**Exercise directions:** Copy the text lines from all the records word for word, leaving out the pictures.

Page images and extracted text
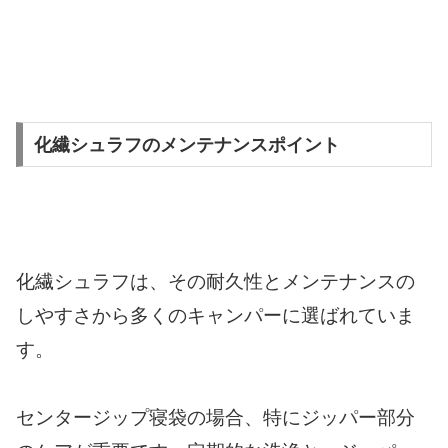
化繊シュラフのメンテナンスポイント
化繊シュラフは、その耐久性とメンテナンスの
しやすさから多くのキャンパーに選ばれていま
す。
センタージップ寝袋の場合、特にジッパー部分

**Written response:**
化繊シュラフのメンテナンスポイント
化繊シュラフは、その耐久性とメンテナンスの
しやすさから多くのキャンパーに選ばれていま
す。
センタージップ寝袋の場合、特にジッパー部分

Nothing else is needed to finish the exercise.